Een zwangere werkneemster heeft recht op 15 weken (of 19 weken bij meerlingen) moederschapsrust. De postnatale rust bedraagt in principe 9 weken. Deze periode kan verlengd worden met een periode waarin de zwangere is blijven werken vanaf de zesde week vóór de werkelijke datum van de bevalling (achtste week bij meerlingen).
Bepaalde periodes van inactiviteit die plaatsvinden in de periode vanaf de zesde/achtste week voor de bevalling, worden gelijkgesteld met arbeid en kunnen de postnatale rust verlengen. Zo is de tijdelijke werkloosheid wegens economische redenen voor arbeiders gelijkgesteld. Tot voor kort behoorde de tijdelijke werkloosheid wegens overmacht en de tijdelijke werkloosheid wegens economische redenen voor bedienden niet tot de periodes die gelijkgesteld worden met arbeid.
Ook wanneer een zwangere vrouw ziek was of een ongeval had in de periode van zes weken voorafgaand aan de vermoedelijke bevallingsdatum, dan werd deze arbeidsongeschiktheid/tijdelijke werkloosheid tot nu toe gelijkgesteld aan prenataal verlof. Het niet-opgenomen prenataal verlof kon daardoor niet meer worden overgedragen naar de periode van postnataal verlof.
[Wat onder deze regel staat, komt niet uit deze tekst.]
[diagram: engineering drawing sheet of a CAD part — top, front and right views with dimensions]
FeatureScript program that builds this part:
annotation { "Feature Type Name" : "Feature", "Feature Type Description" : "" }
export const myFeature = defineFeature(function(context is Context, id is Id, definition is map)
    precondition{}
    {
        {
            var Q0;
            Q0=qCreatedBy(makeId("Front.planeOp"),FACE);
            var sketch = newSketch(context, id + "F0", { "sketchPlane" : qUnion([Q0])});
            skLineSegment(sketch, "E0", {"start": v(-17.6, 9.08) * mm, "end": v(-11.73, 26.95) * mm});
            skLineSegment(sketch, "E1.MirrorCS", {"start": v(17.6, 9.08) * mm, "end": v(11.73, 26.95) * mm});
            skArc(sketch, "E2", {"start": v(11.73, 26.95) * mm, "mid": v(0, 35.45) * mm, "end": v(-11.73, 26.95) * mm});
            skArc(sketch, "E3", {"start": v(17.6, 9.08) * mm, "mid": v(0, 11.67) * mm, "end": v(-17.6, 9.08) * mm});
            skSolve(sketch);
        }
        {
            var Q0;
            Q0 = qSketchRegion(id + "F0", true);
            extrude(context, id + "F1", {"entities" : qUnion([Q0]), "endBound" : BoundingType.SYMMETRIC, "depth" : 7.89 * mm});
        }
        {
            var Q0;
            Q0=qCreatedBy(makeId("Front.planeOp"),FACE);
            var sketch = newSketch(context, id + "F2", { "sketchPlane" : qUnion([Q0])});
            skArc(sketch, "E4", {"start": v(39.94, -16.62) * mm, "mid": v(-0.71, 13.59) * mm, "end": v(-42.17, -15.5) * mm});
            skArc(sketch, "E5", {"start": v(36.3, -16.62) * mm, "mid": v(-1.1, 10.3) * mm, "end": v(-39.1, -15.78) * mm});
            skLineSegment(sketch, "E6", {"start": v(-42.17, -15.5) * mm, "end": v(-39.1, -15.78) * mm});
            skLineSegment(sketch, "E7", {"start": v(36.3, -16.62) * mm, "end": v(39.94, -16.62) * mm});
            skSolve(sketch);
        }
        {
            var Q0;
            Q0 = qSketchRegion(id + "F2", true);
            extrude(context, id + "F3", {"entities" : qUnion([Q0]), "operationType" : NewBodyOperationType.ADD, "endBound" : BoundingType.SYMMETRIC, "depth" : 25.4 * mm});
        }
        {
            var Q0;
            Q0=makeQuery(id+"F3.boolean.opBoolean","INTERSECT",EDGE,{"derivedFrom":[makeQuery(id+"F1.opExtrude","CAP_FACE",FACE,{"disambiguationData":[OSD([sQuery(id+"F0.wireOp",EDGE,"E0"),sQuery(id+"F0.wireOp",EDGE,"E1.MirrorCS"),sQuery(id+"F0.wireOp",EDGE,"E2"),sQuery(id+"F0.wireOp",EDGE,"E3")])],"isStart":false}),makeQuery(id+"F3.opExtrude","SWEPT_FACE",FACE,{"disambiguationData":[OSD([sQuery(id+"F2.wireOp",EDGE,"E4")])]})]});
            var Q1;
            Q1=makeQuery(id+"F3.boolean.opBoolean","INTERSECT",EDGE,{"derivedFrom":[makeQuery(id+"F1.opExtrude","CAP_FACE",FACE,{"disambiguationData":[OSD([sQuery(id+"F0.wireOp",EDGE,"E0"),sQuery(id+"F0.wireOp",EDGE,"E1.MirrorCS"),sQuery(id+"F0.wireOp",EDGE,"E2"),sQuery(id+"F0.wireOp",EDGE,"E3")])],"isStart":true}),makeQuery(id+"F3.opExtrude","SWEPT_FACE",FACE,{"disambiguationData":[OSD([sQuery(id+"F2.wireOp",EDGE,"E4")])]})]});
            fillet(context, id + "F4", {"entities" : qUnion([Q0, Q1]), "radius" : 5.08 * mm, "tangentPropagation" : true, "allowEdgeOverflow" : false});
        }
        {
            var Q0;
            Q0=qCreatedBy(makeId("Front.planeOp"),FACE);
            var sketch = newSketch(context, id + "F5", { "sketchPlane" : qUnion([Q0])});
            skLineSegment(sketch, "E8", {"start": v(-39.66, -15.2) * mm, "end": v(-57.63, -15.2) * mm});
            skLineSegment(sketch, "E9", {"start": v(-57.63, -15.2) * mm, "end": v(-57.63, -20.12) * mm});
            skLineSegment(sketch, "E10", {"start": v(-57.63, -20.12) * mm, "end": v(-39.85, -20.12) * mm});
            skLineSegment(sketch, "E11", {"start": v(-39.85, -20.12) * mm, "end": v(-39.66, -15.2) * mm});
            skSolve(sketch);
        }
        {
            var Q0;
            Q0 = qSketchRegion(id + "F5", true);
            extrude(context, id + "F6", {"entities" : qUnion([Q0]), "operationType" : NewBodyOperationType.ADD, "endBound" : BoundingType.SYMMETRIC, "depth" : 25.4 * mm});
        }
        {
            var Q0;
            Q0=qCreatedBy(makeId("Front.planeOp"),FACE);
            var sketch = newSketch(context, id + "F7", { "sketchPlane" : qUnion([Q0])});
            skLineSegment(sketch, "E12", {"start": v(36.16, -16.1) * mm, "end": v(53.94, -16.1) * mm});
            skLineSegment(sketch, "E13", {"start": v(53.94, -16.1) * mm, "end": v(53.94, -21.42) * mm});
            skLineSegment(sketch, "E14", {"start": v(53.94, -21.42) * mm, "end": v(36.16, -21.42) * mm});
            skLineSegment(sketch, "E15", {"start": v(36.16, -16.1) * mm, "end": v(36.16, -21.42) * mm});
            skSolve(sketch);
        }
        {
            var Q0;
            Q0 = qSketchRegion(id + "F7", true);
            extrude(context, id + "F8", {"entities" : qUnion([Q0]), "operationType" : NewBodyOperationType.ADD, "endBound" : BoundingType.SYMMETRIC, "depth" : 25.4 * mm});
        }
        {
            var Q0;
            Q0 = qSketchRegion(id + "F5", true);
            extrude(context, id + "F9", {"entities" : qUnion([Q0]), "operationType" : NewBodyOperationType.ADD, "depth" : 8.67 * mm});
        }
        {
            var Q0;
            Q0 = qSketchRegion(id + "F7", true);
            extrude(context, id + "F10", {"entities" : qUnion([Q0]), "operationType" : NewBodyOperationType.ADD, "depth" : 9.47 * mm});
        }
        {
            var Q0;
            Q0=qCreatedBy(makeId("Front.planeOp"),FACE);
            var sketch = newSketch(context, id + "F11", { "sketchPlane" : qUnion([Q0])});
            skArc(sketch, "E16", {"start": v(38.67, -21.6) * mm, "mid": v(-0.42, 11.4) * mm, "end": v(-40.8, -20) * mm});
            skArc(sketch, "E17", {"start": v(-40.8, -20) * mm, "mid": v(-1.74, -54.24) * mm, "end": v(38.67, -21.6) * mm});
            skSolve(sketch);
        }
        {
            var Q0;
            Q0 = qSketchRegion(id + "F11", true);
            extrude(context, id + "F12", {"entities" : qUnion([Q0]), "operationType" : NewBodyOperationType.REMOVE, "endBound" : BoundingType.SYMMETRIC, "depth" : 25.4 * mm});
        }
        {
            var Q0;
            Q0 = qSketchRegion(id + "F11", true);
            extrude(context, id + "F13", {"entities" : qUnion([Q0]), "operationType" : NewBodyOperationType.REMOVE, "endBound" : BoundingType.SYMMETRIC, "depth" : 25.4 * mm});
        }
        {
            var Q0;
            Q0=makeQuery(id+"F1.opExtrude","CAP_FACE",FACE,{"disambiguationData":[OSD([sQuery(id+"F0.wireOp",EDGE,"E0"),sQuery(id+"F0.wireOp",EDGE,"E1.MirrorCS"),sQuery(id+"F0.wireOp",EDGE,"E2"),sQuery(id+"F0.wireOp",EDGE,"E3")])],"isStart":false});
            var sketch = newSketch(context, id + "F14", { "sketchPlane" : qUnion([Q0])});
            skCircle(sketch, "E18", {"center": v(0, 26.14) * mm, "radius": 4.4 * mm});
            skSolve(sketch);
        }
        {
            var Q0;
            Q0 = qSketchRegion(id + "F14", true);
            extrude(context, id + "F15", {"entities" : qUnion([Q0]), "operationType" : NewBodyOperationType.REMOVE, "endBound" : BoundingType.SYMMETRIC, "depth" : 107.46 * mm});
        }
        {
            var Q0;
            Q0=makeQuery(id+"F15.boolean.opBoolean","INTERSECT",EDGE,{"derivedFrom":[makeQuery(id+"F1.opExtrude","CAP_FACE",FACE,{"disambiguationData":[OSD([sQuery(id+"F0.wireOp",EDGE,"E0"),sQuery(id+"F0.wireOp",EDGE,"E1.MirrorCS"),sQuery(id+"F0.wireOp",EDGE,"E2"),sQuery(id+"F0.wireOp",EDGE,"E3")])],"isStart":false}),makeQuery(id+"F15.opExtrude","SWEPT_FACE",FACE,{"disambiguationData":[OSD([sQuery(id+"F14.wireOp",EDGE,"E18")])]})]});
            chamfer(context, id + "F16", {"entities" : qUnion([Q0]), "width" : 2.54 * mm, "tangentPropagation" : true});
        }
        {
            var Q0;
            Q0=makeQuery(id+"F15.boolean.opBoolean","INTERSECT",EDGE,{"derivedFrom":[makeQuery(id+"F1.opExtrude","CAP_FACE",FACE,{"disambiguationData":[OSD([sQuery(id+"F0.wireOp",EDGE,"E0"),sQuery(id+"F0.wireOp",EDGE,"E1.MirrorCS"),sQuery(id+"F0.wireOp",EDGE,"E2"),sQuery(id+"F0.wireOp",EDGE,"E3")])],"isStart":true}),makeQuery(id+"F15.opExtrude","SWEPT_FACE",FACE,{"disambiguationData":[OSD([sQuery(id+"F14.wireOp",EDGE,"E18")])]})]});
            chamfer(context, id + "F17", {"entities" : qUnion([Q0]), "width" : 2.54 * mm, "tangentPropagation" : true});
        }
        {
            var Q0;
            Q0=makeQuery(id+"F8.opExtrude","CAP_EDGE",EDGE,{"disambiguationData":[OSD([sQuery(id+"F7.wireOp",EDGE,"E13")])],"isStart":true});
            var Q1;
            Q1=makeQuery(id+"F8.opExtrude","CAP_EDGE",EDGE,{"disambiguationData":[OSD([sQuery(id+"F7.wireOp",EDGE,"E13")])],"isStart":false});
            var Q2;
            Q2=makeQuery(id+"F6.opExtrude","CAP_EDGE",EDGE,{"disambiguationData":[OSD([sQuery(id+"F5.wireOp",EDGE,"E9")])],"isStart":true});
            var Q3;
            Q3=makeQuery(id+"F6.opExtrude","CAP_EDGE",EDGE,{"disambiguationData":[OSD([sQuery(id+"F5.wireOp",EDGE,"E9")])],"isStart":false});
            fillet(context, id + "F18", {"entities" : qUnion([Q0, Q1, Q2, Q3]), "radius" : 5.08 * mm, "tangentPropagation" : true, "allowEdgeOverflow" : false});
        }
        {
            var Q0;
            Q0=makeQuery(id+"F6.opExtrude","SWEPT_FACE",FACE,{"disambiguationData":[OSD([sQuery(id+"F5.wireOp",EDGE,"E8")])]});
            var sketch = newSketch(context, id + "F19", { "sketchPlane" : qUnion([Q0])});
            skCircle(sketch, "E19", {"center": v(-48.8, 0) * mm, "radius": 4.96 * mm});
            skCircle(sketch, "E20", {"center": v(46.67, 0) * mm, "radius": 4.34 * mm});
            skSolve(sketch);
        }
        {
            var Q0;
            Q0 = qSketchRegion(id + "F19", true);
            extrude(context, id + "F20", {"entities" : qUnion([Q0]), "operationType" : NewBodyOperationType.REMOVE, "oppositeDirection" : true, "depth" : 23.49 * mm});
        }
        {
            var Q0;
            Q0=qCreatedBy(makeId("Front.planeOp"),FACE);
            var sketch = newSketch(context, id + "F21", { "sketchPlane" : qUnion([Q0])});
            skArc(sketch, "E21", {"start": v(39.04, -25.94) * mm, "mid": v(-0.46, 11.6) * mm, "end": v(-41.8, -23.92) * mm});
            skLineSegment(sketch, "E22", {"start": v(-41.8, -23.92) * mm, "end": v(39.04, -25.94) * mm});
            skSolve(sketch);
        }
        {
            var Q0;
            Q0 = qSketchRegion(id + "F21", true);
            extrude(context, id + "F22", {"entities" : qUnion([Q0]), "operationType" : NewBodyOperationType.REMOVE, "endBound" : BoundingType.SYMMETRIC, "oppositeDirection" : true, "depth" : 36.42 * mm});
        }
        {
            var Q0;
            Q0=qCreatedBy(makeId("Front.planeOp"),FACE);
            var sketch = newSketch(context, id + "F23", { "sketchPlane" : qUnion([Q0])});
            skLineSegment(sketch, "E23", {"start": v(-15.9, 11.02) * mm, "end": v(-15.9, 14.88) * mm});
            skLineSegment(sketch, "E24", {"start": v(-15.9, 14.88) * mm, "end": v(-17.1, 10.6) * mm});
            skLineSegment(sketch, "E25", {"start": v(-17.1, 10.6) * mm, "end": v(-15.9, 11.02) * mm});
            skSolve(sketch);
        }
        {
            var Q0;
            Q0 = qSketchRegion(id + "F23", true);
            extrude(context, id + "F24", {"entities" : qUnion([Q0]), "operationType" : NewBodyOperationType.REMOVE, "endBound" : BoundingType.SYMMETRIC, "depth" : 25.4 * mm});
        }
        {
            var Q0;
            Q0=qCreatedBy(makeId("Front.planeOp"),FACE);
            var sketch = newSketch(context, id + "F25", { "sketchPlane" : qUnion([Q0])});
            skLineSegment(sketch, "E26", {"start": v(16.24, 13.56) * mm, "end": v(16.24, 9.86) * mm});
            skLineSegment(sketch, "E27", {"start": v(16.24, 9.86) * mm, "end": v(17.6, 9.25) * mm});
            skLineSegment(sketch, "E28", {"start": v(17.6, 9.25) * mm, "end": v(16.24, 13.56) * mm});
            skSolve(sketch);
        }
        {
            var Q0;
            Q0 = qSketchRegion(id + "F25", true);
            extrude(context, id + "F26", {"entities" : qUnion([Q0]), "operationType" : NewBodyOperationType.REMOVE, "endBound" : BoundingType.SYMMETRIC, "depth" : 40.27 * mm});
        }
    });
De Kamer heeft op 4 juni 2020 een wetsvoorstel goedgekeurd dat hier verandering in brengt.
Bijgevolg zal, wanneer een werkneemster zich in tijdelijke werkloosheid bevindt of arbeidsongeschikt wordt gedurende de prenatale rust, de postnatale rust worden verlengd met die periode van tijdelijke werkloosheid en/of arbeidsongeschiktheid. De wet is nog niet gepubliceerd, maar de nieuwe bepalingen zouden retroactief ingaan op 1 maart 2020.